Pagi itu, sekitar pukul sembilan, saya menyusuri wilayah selatan Kampus Unija Sumenep. Tujuannya jelas: memantau langsung dampak banjir yang melanda Desa Patean, Kecamatan Batuan, beberapa waktu lalu.
Air tergenang tinggi, lahan pertanian tak luput dari genangan, bahkan beberapa rumah warga sudah kemasukan air. Ketika itu, saya bertemu rombongan dari Baznas Sumenep yang tengah bersiap membagikan nasi bungkus ke sejumlah RT terdampak. Tanpa ragu, saya menawarkan diri untuk ikut serta, sekaligus menjadikan momen itu sebagai kesempatan liputan lebih dekat.

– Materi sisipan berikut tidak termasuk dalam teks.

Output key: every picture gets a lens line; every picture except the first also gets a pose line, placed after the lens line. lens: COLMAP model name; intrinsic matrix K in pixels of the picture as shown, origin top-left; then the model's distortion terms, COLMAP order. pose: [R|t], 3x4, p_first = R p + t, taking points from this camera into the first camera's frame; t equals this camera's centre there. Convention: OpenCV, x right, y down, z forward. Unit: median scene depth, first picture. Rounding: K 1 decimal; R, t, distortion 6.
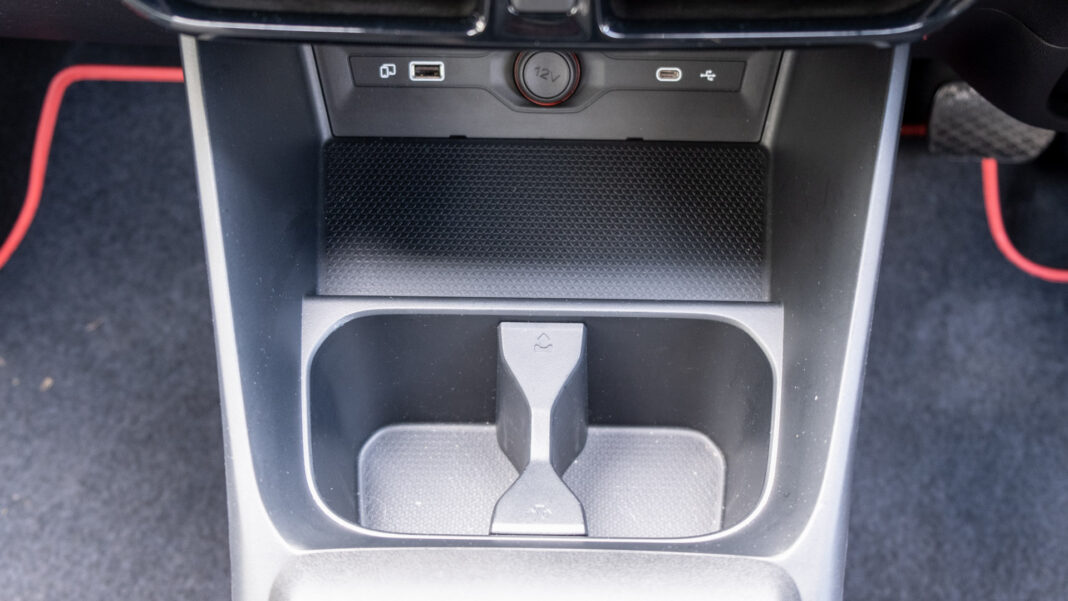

Dengan sepeda motor, kami menerobos banjir. Air cukup dalam, kendaraan nyaris mogok. Saya sempat berbincang dengan salah satu warga. Ia bercerita, air sudah masuk sejak malam sebelumnya. Mereka tidur di atas kursi karena kamar tidur pun tak luput dari genangan.
Perjalanan berlanjut, hujan kembali turun. Sepeda motor sempat mogok karena kemasukan air, namun bisa saya hidupkan lagi. Dengan satu tangan membawa nasi bungkus, satu lagi menggenggam ponsel, saya melangkah menuju salah satu rumah warga.

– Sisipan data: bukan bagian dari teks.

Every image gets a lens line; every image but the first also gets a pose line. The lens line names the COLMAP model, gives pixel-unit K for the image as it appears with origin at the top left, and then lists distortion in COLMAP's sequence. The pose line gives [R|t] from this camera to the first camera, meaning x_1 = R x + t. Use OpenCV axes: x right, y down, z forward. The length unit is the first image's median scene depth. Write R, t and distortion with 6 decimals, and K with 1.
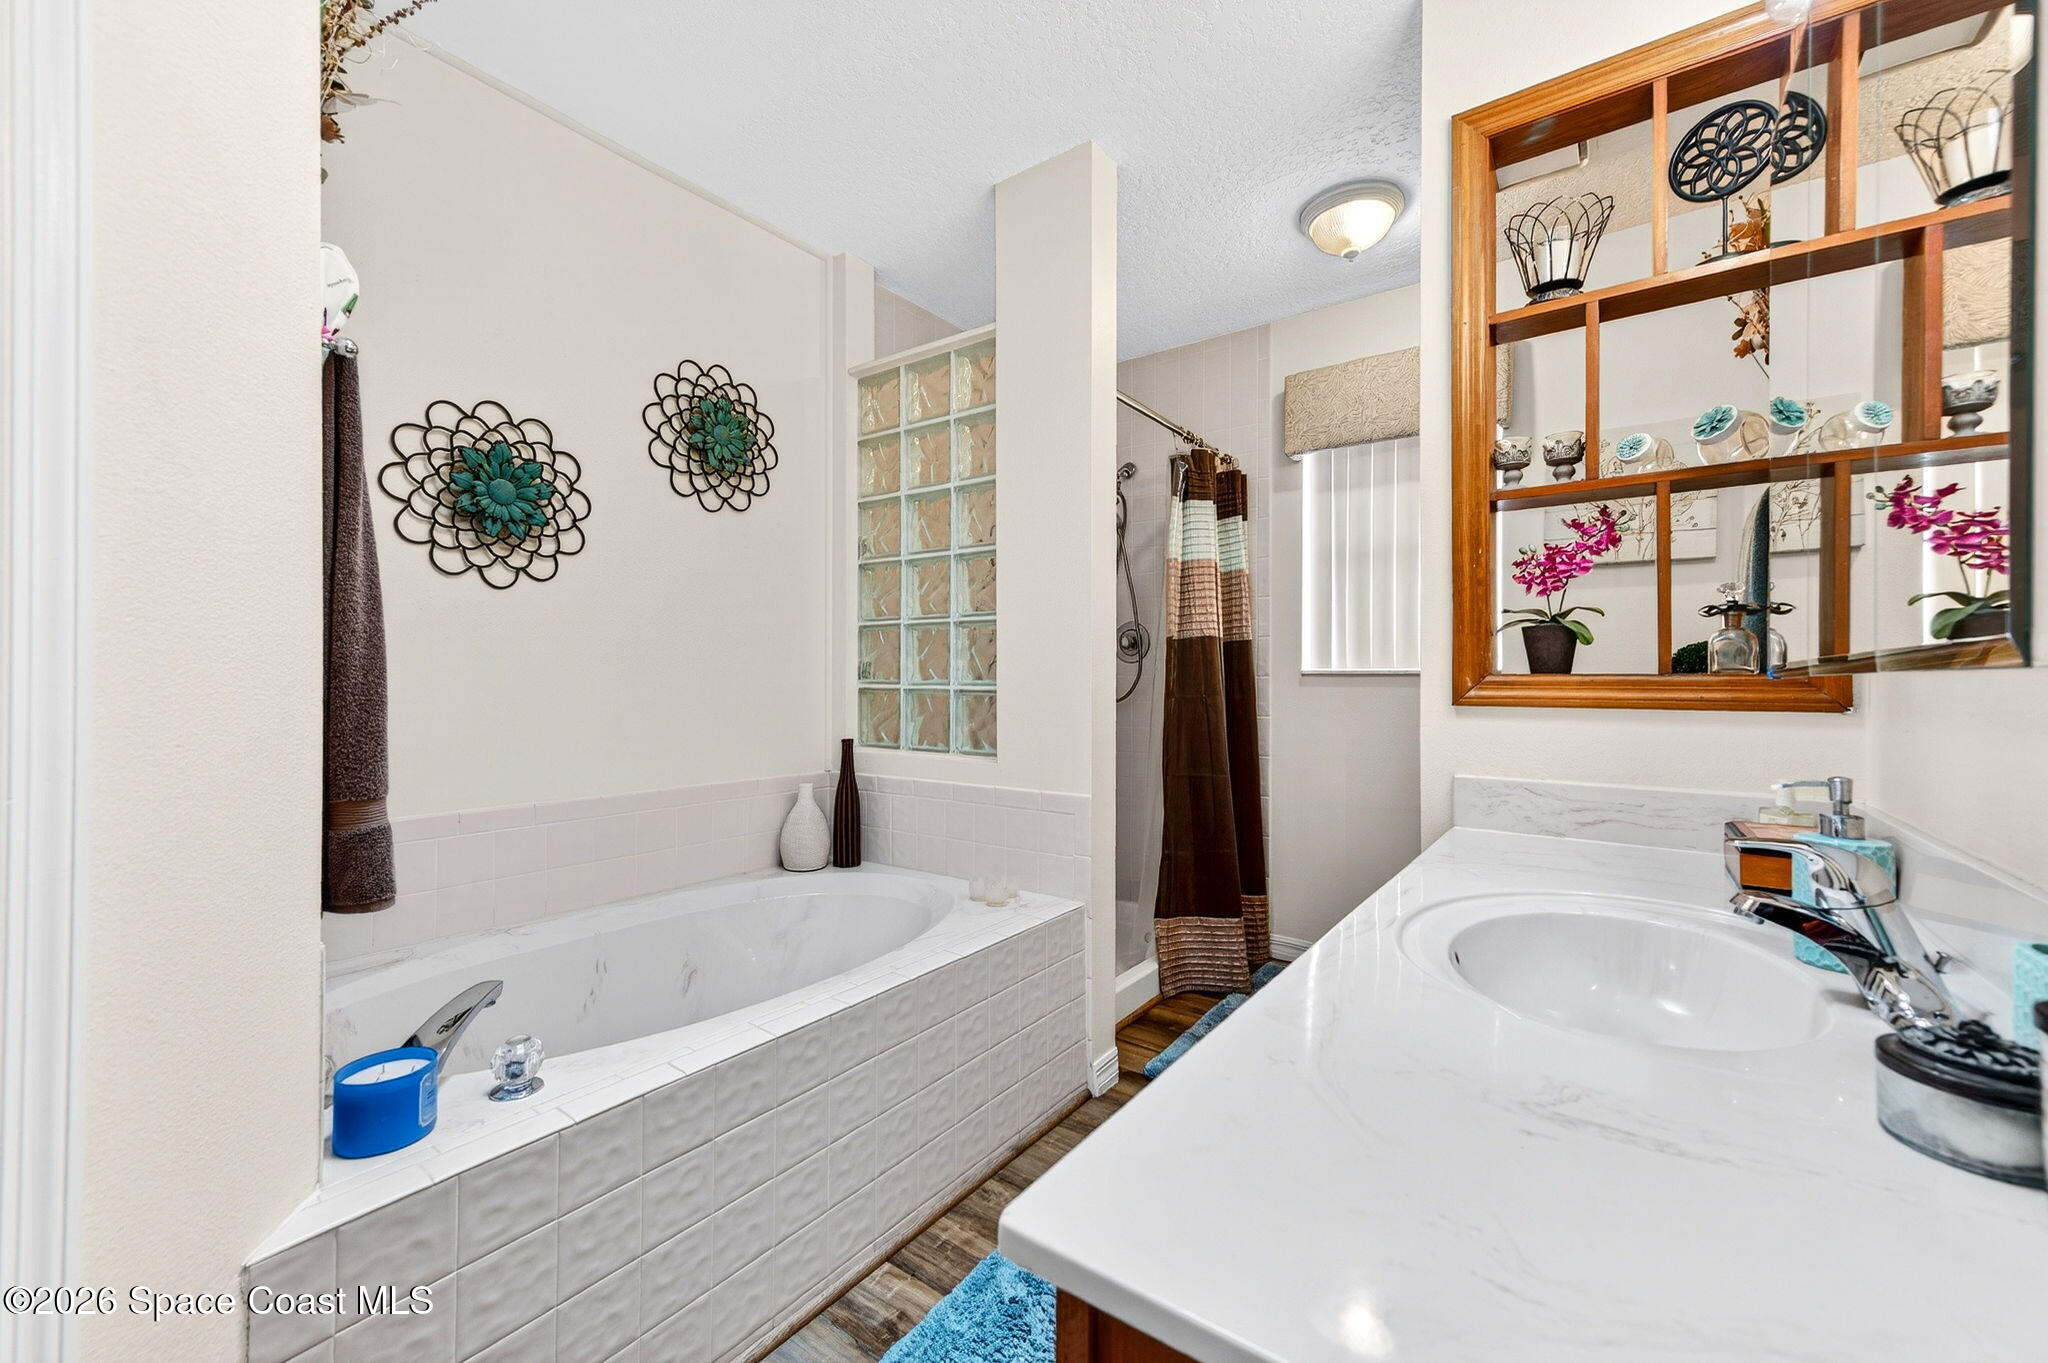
lens RADIAL K [[800.6, 0, 1033.0], [0, 800.6, 665.3], [0, 0, 1]] dist [0.008431, -0.000170]
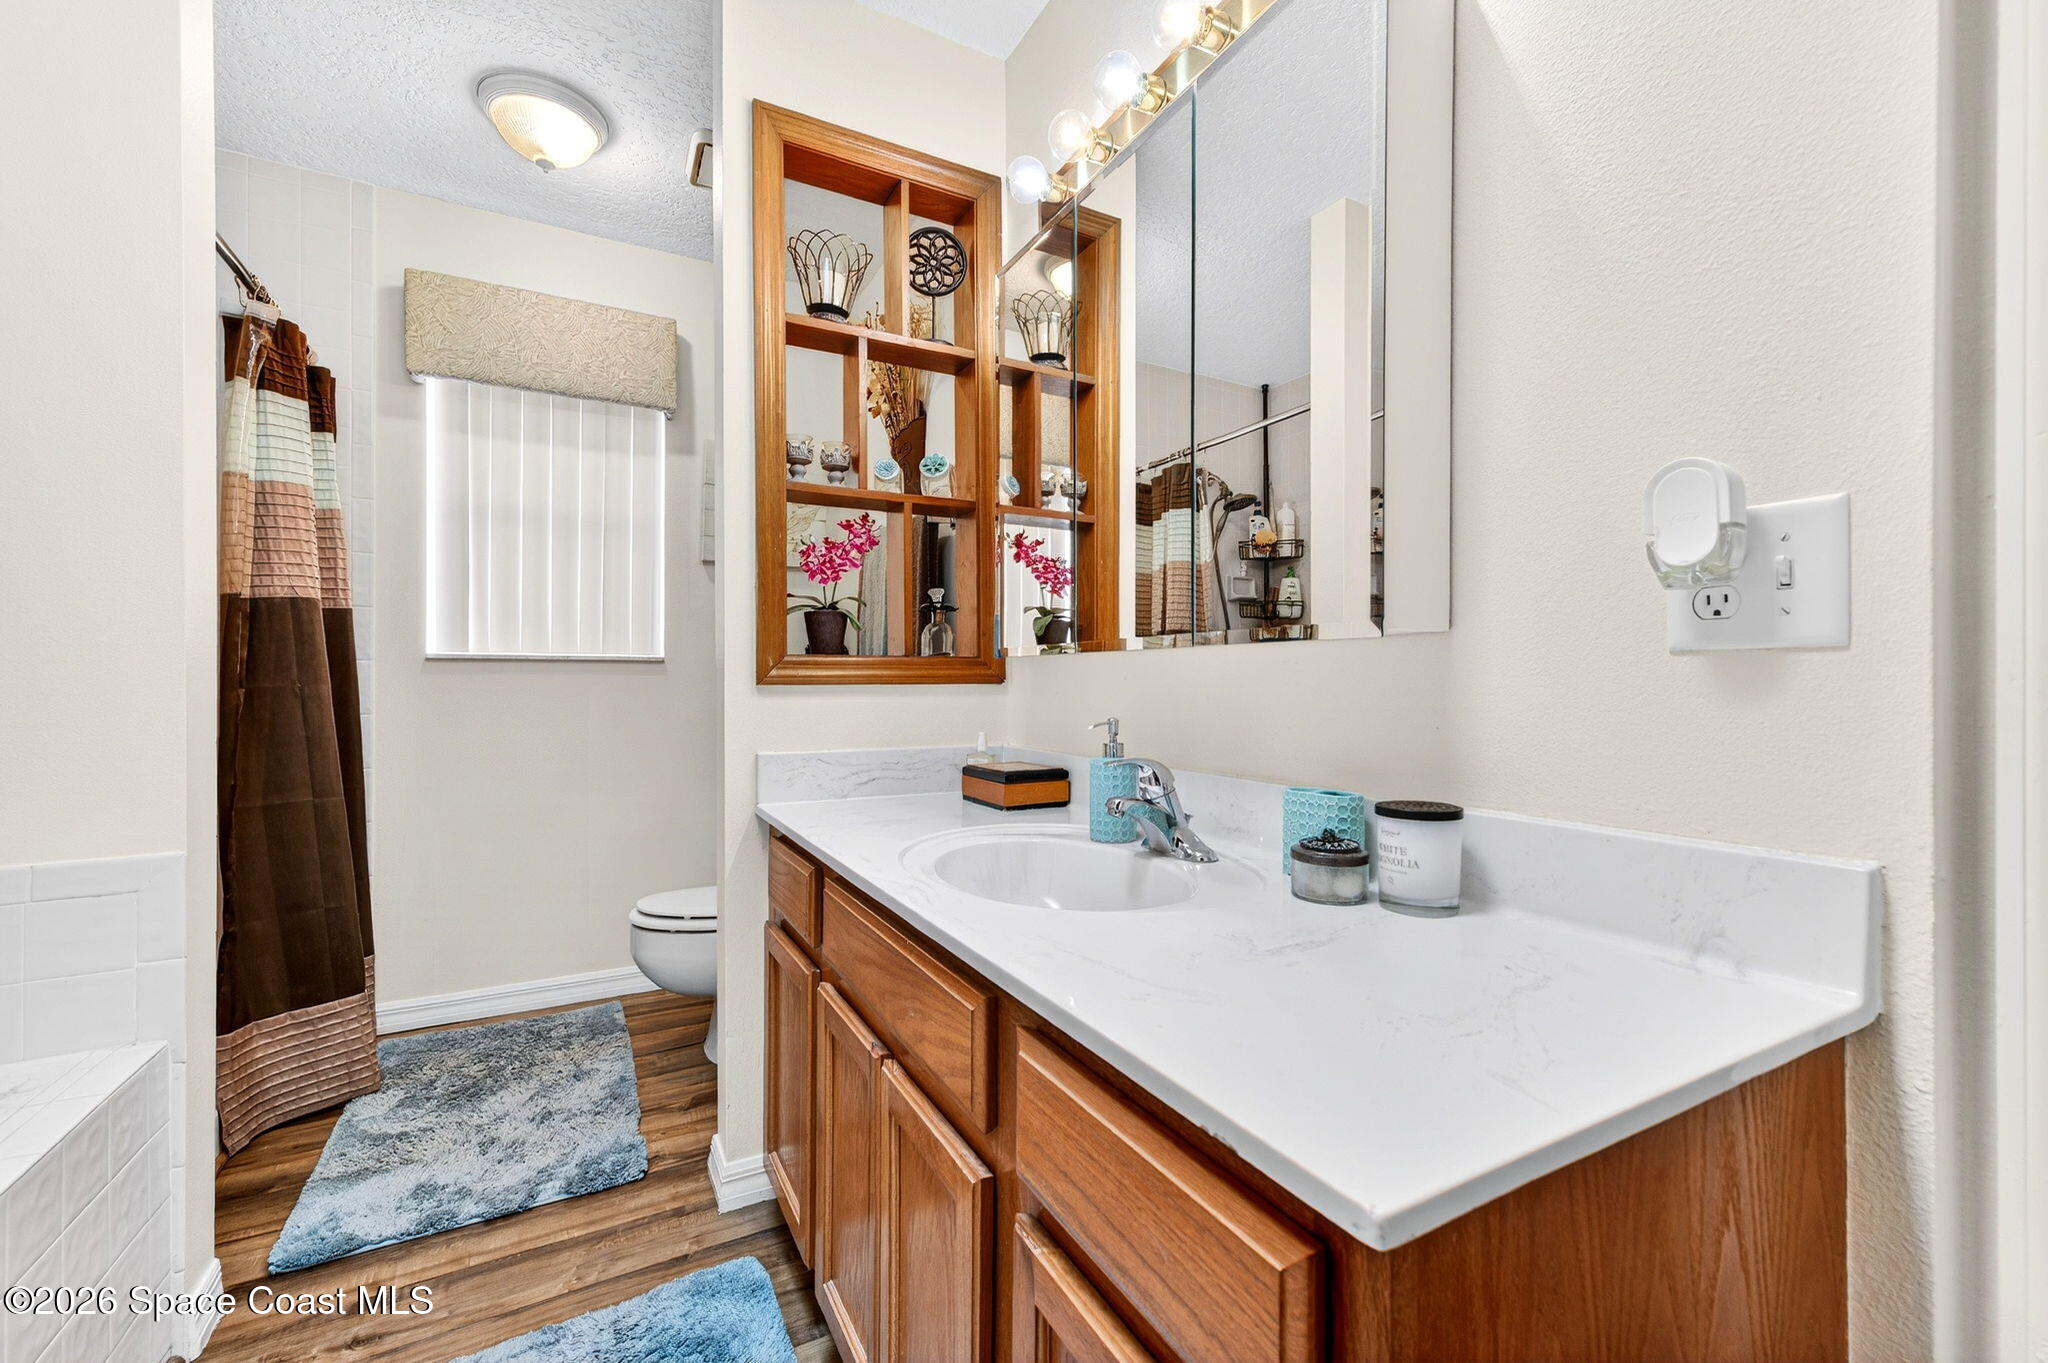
lens RADIAL K [[829.8, 0, 1018.1], [0, 829.8, 665.7], [0, 0, 1]] dist [0.002146, 0.000191]
pose [[0.440120, 0.011329, 0.897868, -0.268282], [-0.016405, 0.999855, -0.004575, 0.025678], [-0.897789, -0.012716, 0.440242, 0.246405]]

Namun naas, saya tidak melihat ada selokan yang tertutup air. Saya terperosok masuk ke dalamnya—dalam hingga se-leher. Meski tubuh basah kuyup, saya bersyukur nasi bungkus dan ponsel masih bisa saya selamatkan.
Liputan ini bukan hanya soal berita. Tapi juga tentang bagaimana menyelami langsung kehidupan warga yang terdampak, merasakan apa yang mereka rasakan. Kadang, untuk mendapatkan cerita terbaik, jurnalis harus rela masuk lumpur—secara harfiah.